Swiss star Roger Federer and his Spanish rival Rafael Nadal have ruled men’s tennis for most of the 21st century thus far. But there was one epochal moment that proved to be a turning point in their competitive careers — and by “moment,” I mean the nearly five hours it took for Nadal to upset Federer at the Wimbeldon final in 2008 in what John McEnroe described as the greatest match in tennis history. The documentary “Strokes of Genius” premiered on the Tennis Channel on June 1, 2018, chronicling that match 10 years after the fact, when both Federer and Nadal are both still regularly winning grand slam tournaments.
At 4 hours and 48 minutes, not counting rain delays that stretched the game past sundown, it was the longest Wimbeldon final in the tournament’s history, long enough that “Strokes of Genius” has time to intercut the story of the match with interludes that tell us the stories of Federer and Nadal’s lives, and even the story of tennis as a whole, placing this match within the larger context of tennis history.

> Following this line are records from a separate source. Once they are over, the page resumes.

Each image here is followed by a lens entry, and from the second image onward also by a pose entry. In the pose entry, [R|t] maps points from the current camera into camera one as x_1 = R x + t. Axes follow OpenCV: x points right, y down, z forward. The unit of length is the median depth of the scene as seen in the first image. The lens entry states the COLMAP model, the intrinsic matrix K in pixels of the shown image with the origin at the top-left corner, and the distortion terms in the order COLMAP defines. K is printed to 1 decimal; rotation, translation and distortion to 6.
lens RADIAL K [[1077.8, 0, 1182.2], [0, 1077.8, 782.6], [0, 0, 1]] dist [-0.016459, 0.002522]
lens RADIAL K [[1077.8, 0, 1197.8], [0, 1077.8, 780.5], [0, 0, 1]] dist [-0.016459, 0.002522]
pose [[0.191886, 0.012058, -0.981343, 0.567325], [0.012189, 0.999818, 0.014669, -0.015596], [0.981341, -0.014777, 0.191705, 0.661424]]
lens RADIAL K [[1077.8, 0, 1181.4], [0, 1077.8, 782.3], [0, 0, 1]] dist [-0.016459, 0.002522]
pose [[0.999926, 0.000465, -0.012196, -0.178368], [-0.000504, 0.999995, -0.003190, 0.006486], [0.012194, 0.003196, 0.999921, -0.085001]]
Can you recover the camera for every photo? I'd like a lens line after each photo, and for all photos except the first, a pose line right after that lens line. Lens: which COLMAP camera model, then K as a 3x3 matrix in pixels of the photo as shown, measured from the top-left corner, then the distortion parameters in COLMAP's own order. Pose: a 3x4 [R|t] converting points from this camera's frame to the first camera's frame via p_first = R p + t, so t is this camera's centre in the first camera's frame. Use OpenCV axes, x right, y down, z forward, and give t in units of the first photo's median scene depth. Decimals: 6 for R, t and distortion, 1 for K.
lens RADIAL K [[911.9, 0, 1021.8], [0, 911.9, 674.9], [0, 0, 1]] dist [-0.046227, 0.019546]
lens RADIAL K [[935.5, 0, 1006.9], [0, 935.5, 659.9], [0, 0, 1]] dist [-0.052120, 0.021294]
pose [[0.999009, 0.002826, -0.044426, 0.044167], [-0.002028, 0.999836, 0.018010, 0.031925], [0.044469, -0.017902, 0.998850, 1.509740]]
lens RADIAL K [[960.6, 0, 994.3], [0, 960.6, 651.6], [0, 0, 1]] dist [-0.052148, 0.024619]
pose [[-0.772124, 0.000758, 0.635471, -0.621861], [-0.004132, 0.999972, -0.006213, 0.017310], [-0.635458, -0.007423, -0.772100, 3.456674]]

But it’s also a personal documentary that explores Federer and Nadal with help from the men themselves, who are interviewed extensively about how their rivalry has bonded them in a way that only rivalries can. “This is where rivals become an important part of your career, you know,” says Federer. “Either you’re team Rafa or you’re team Roger. It’s hard for the fans to go on both sides. Today I feel they can because they just feel like it’s so great that we’re still both at the game at this later stage of our career.” Nadal returns the respect by saying of Federer, “Even if you’re someone else’s fan, you need to be able to recognize excellence and Federer is excellent in every sense.”
This is reinforced by interviews with tennis legends Chris Evert and Martina Navratilova, who explain how competing against each other allowed them to see each other at their most vulnerable moments. We also hear from McEnroe and his contemporary Bjorn Borg, who battled each other intensely until McEnroe was begging Borg not to retire.
“Strokes” is just the second feature documentary directed by Andrew Douglas, whose previous nonfiction effort was “Searching for the Wrong-Eyed Jesus” (2003), which explored the American South through the eyes of alternative country singer Jim White. Since then he has been known for his work on scripted thrillers like “The Amityville Horror” (2005) and most recently the Netflix crime drama “Mindhunter.” He was nominated by the Directors Guild for his work on commercials in 2005, but will “Strokes of Genius” bring him another stroke of luck?
It has been a strong few years for sports documentaries, which have claimed the last two Oscars for Best Documentary Feature: “O.J.: Made in America” (2016), about the legendary footballer’s meteoric career and subsequent downfall, and “Icarus” (2017), about Russia’s campaign of illicit doping. Both films also won Best Sports Documentary at the Critics’ Choice Documentary Awards, where “Strokes” hopes to make an impact this fall (nominations will be announced on October 22). But as Federer and Nadal demonstrate in the film, it’s not just about whether you win or lose, it’s how you play the game.